Nesse programa de União Nacional precisamos ainda insistir na luta pela paz, por uma atitude mais firme e consequentemente democrática do Brasil no Conselho de Segurança da ONU, pela ruptura de relações com Franco, por uma aproximação maior com a URSS, e todos os governos democratas, contra as guerras imperialistas, por uma política externa que assegure a paz no Continente e permita a livre expansão democrática e progressista da economia de todos os povos latino-americanos. Devemos aplaudir por isso a política externa do atual governo, nesse terreno, resistindo à pressão do imperialismo ianque e insistindo em manter relações diplomáticas com o antigo governo de Farrei—Perón e em convidar a Argentina para a Conferência Pan-Americana a realizar-se. No que toca ao projetado pacto do hemisfério, nossa opinião contrária já foi suficientemente exposta. Nosso Partido não pôde deixar de ser radicalmente contrário a quaisquer tentativas dessa natureza. Com o mesmo nome de política pan-americana, o que se tenta é uma completa inversão da política de «boa vizinhança» de Roosevelt.
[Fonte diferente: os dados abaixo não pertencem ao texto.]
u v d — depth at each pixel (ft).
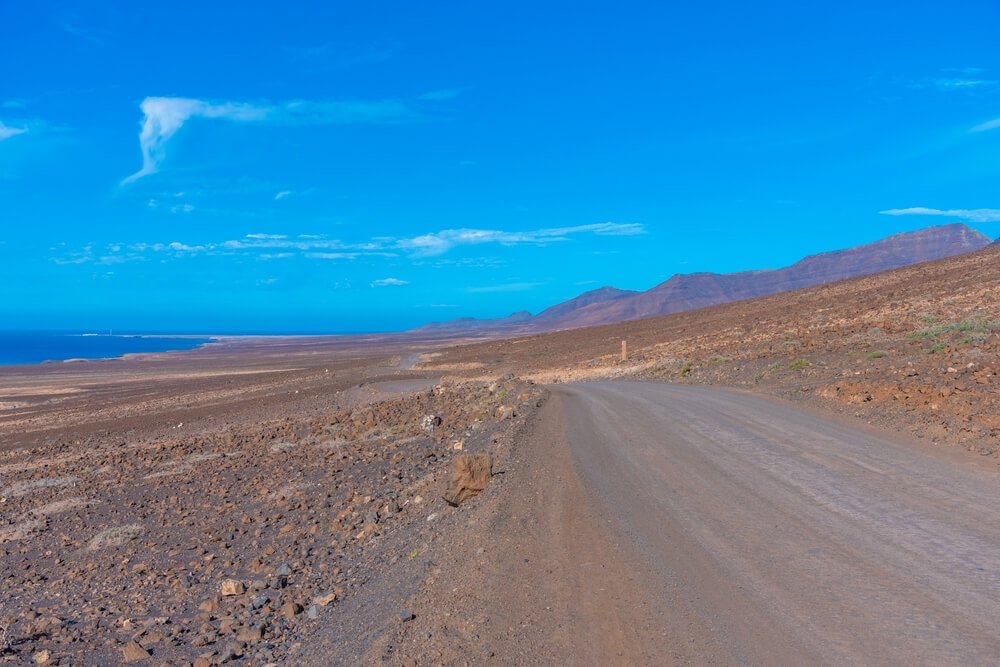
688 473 36.24
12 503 65.26
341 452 66.85
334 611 26.55
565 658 17.79
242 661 24.07
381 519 40.24
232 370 360.28
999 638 17.48
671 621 19.42
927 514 27.55
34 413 183.83
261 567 36.40
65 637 29.96
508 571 23.90
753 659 17.11
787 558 23.63
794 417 52.13
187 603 32.94
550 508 31.09
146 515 53.42
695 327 198.18
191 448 84.94
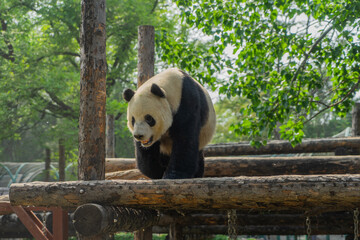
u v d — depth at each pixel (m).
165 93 6.10
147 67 9.45
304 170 8.30
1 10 25.12
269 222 9.95
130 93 6.12
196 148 6.23
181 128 6.14
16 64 23.83
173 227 10.04
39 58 25.36
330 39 8.80
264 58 8.94
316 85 8.52
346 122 35.72
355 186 4.60
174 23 26.53
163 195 5.10
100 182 5.34
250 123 8.41
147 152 6.72
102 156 6.02
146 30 9.51
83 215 5.07
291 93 8.03
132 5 25.00
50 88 22.89
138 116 5.88
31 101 23.94
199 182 5.03
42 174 21.89
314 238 15.49
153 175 6.86
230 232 5.79
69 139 24.48
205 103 6.84
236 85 8.95
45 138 28.52
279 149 11.15
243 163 8.55
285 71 8.45
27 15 26.30
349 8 7.80
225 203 5.02
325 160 8.26
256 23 9.04
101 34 6.03
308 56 8.52
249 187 4.87
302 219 9.82
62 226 7.99
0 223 12.68
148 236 8.49
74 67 29.09
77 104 25.22
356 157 8.25
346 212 9.77
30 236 13.05
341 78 8.95
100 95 6.01
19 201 5.50
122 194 5.22
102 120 6.03
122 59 26.61
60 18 24.17
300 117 8.52
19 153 42.81
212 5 9.30
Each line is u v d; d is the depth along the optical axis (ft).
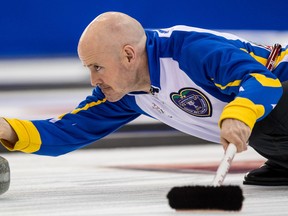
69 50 52.60
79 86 51.85
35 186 25.21
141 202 20.85
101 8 51.70
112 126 23.43
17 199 21.93
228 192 16.26
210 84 19.99
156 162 32.89
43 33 52.37
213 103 20.72
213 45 19.51
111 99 21.08
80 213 19.07
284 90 21.33
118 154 36.42
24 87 51.26
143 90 21.18
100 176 28.04
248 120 17.30
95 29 20.21
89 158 34.88
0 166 21.42
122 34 20.18
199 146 39.14
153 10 51.19
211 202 16.35
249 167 30.63
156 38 20.48
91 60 20.25
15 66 52.34
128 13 50.93
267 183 24.38
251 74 18.37
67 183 26.00
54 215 18.84
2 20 51.88
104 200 21.43
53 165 32.22
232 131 17.08
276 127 21.61
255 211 18.94
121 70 20.34
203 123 22.00
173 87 20.62
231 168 30.27
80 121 22.94
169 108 21.84
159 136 39.06
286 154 22.54
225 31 52.49
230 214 17.81
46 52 52.54
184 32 20.29
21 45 52.29
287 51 21.99
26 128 22.02
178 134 39.34
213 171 29.37
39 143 22.33
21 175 28.71
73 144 23.00
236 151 17.12
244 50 20.45
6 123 21.81
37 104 47.24
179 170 29.81
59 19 52.24
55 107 46.03
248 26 53.01
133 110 22.93
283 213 18.60
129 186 24.86
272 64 21.53
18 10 51.90
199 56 19.45
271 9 53.26
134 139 38.78
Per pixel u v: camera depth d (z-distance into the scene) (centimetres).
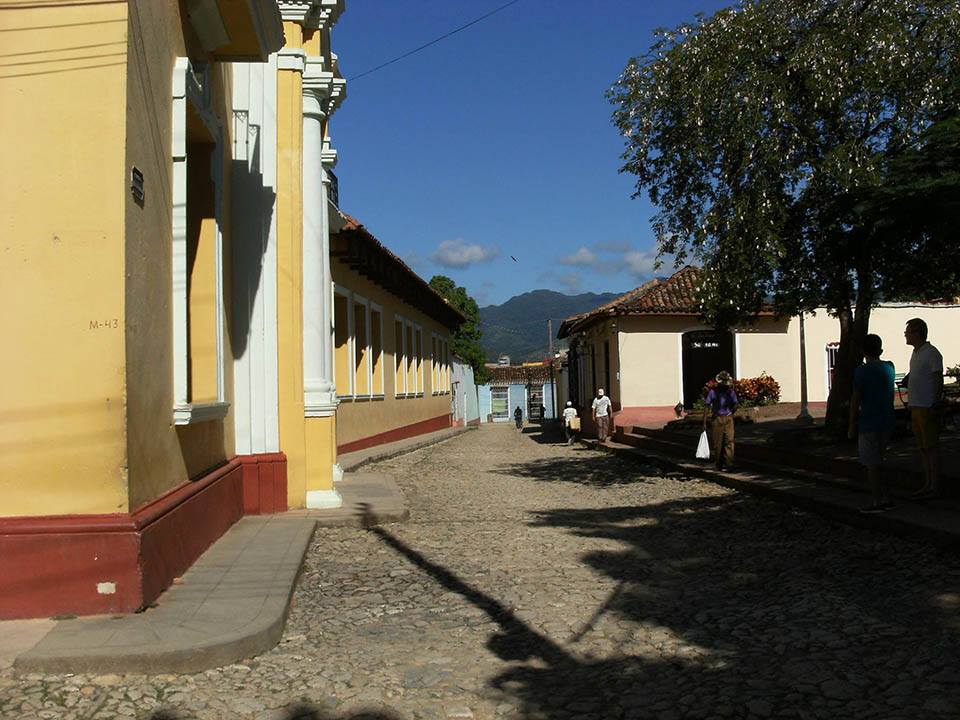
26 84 544
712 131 1289
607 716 437
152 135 610
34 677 466
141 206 580
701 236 1299
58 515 543
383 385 2527
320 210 1083
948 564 710
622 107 1391
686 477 1541
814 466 1281
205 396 834
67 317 539
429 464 2023
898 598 627
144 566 559
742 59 1281
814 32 1226
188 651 490
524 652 541
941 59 1223
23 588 538
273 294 1012
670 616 615
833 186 1232
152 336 605
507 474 1753
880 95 1219
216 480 818
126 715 428
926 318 2697
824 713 427
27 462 539
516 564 797
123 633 513
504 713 443
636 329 2645
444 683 486
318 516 984
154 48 619
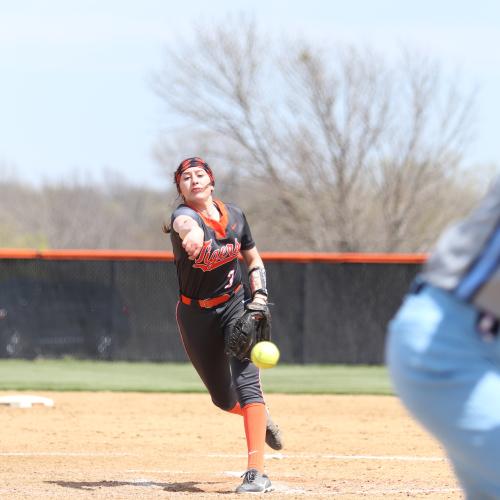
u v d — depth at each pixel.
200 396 44.81
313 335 61.44
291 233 111.38
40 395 44.66
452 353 9.54
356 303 61.50
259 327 21.44
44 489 21.19
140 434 33.00
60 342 61.50
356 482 22.91
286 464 26.50
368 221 111.81
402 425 35.91
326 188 111.19
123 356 61.41
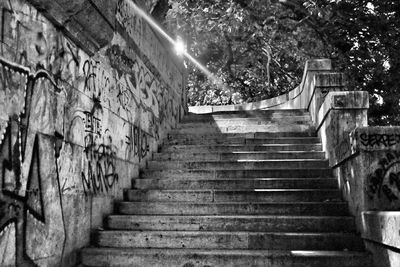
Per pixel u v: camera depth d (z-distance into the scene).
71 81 5.16
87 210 5.48
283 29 12.60
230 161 7.76
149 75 8.71
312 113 9.66
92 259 5.09
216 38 13.38
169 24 10.86
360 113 6.71
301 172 7.18
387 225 4.15
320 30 12.11
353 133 5.35
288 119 10.08
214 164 7.82
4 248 3.67
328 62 10.25
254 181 6.96
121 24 7.03
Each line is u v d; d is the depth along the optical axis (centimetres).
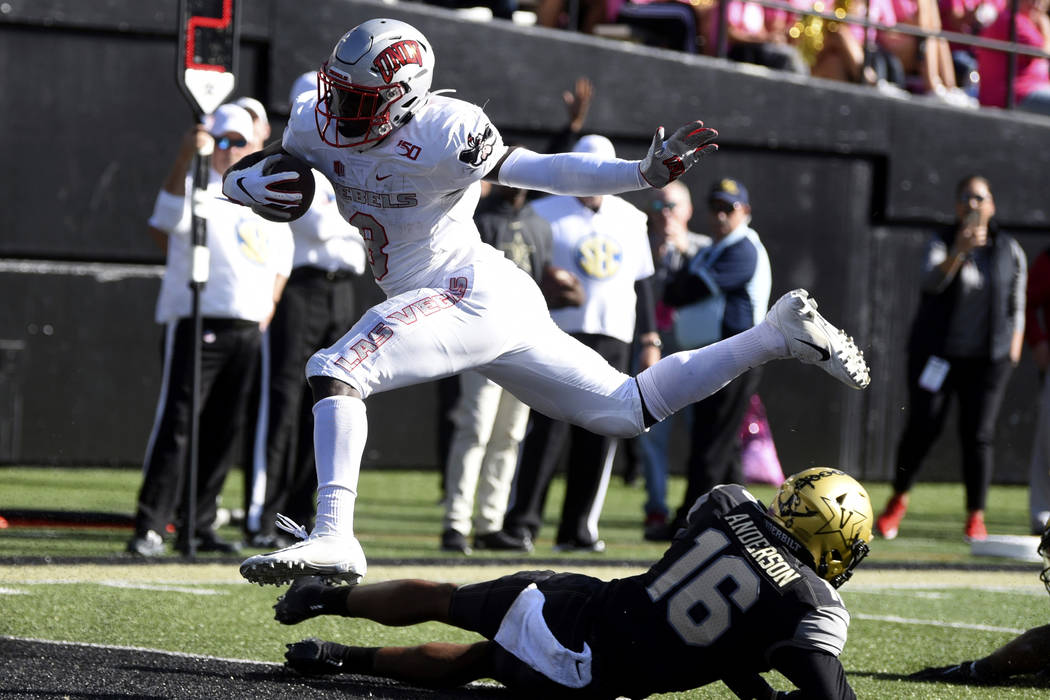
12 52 3712
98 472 3750
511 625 1377
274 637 1739
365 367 1444
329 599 1506
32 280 3762
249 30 3803
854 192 4428
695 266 2870
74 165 3788
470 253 1514
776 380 4353
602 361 1556
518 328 1500
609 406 1534
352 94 1415
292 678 1498
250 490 2648
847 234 4425
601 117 4141
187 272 2442
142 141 3841
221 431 2497
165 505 2438
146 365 3888
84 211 3803
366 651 1489
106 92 3800
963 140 4519
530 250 2602
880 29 4488
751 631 1277
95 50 3781
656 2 4388
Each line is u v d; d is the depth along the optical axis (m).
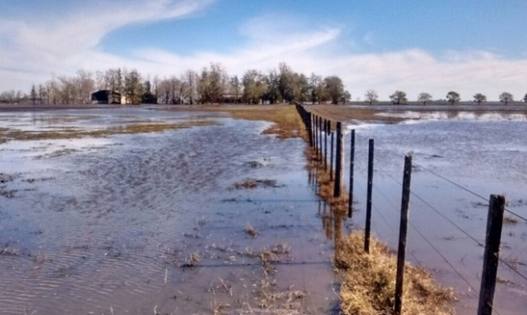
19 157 21.08
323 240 9.01
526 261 7.94
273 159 20.08
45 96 162.75
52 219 10.72
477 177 16.22
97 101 151.25
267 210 11.38
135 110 90.06
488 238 3.93
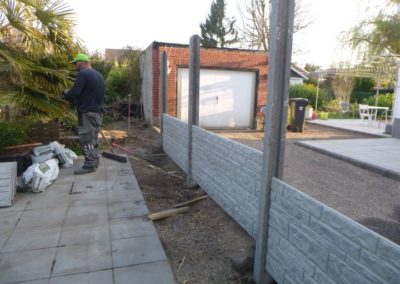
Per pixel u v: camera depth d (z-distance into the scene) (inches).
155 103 402.0
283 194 79.6
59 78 190.4
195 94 170.2
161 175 195.6
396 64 337.7
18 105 184.1
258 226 90.4
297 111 411.5
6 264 92.3
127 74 529.3
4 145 178.2
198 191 167.6
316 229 67.7
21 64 159.2
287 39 78.7
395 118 343.6
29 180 148.7
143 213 131.0
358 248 56.5
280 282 82.3
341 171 206.8
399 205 145.8
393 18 271.6
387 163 214.4
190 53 166.4
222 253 106.3
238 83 443.5
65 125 277.7
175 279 89.1
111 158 217.2
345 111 610.9
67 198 144.1
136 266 93.4
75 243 105.2
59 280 85.7
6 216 124.1
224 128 447.2
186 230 123.6
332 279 63.2
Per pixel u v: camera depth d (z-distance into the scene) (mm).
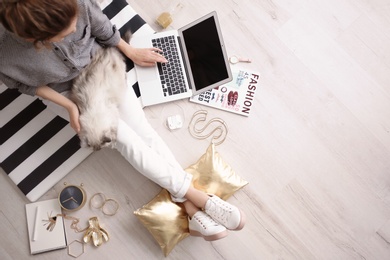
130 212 1491
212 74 1480
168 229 1411
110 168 1510
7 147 1469
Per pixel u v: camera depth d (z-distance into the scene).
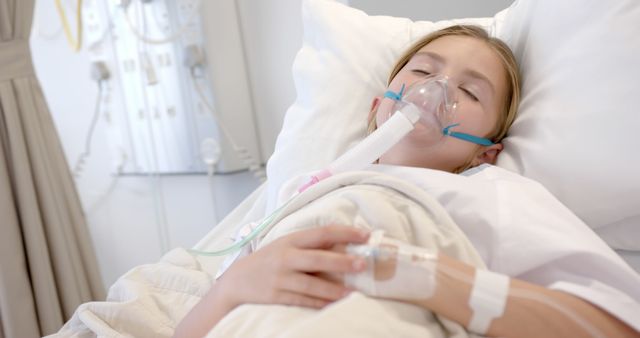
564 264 0.67
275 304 0.63
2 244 1.55
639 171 0.75
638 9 0.77
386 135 0.85
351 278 0.61
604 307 0.59
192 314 0.73
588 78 0.81
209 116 1.97
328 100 1.16
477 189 0.75
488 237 0.71
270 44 1.91
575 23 0.86
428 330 0.59
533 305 0.58
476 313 0.58
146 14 2.01
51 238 1.68
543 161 0.85
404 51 1.12
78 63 2.35
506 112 0.98
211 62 1.91
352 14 1.24
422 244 0.66
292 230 0.71
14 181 1.61
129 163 2.33
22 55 1.65
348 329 0.54
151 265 1.03
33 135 1.64
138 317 0.88
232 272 0.69
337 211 0.69
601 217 0.82
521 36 1.02
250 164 2.02
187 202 2.26
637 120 0.75
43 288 1.63
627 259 0.85
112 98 2.28
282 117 1.97
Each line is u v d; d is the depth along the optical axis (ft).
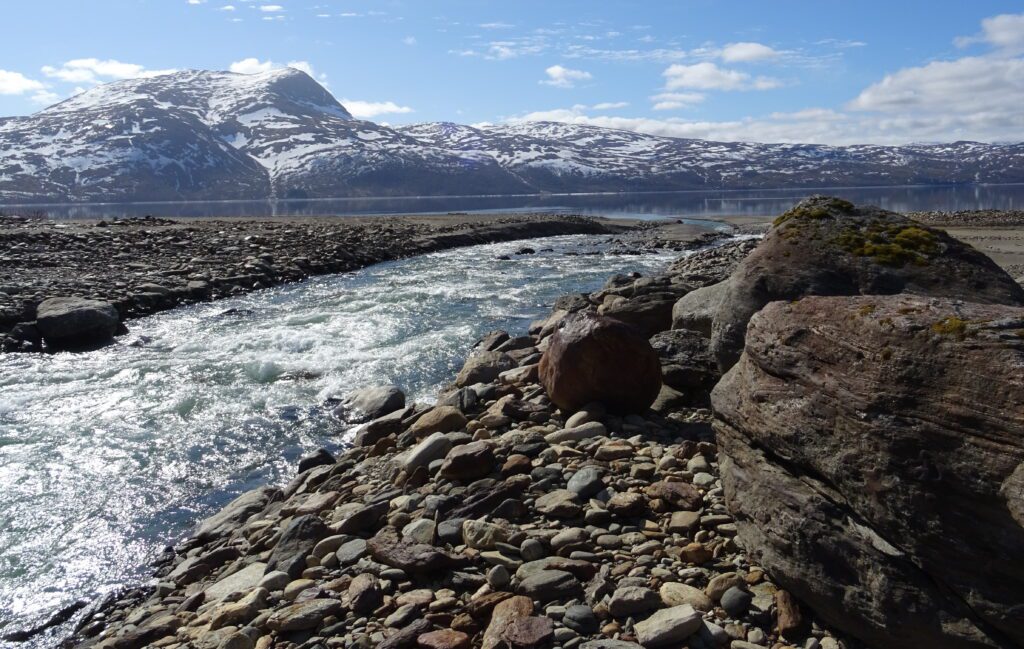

O bloco pan-americano proposto por Truman é contrário à colaboração das Nações Unidas, à manutenção da paz, portanto, e ao próprio interesse de defesa de nossa soberania e da integridade da pátria.

A defesa nacional exige o estudo prévio dos prováveis inimigos da integridade da Pátria e é bem claro que são os grandes banqueiros ingleses e americanos, por contarem com as forças das duas potências imperialistas, os que de fato nos ameaçam. E dos dois, é justamente o imperialismo ianque o mais perigoso no momento, não só pela sua crescente agressividade, como também por sua maior proximidade. Qualquer «pacto hemisférico» nestas condições, significaria na verdade a entrega do Brasil ao completo domínio do imperialismo ianque, de que passará a ser colônia e instrumento de agressão em suas aventuras nos países vizinhos. São traidores da Pátria os que em nome de uma suposta defesa continental de caráter eminentemente ofensivo, como teve ocasião de declarar o Ministro da Marinha, esquecem de fato a defesa do Brasil. Esse o motivo também da luta continuada e enérgica que devemos fazer contra a cessão em nosso território de bases militares ao imperialismo, pela retirada imediata das forças armadas norte-americanas que ainda pisam o solo brasileiro.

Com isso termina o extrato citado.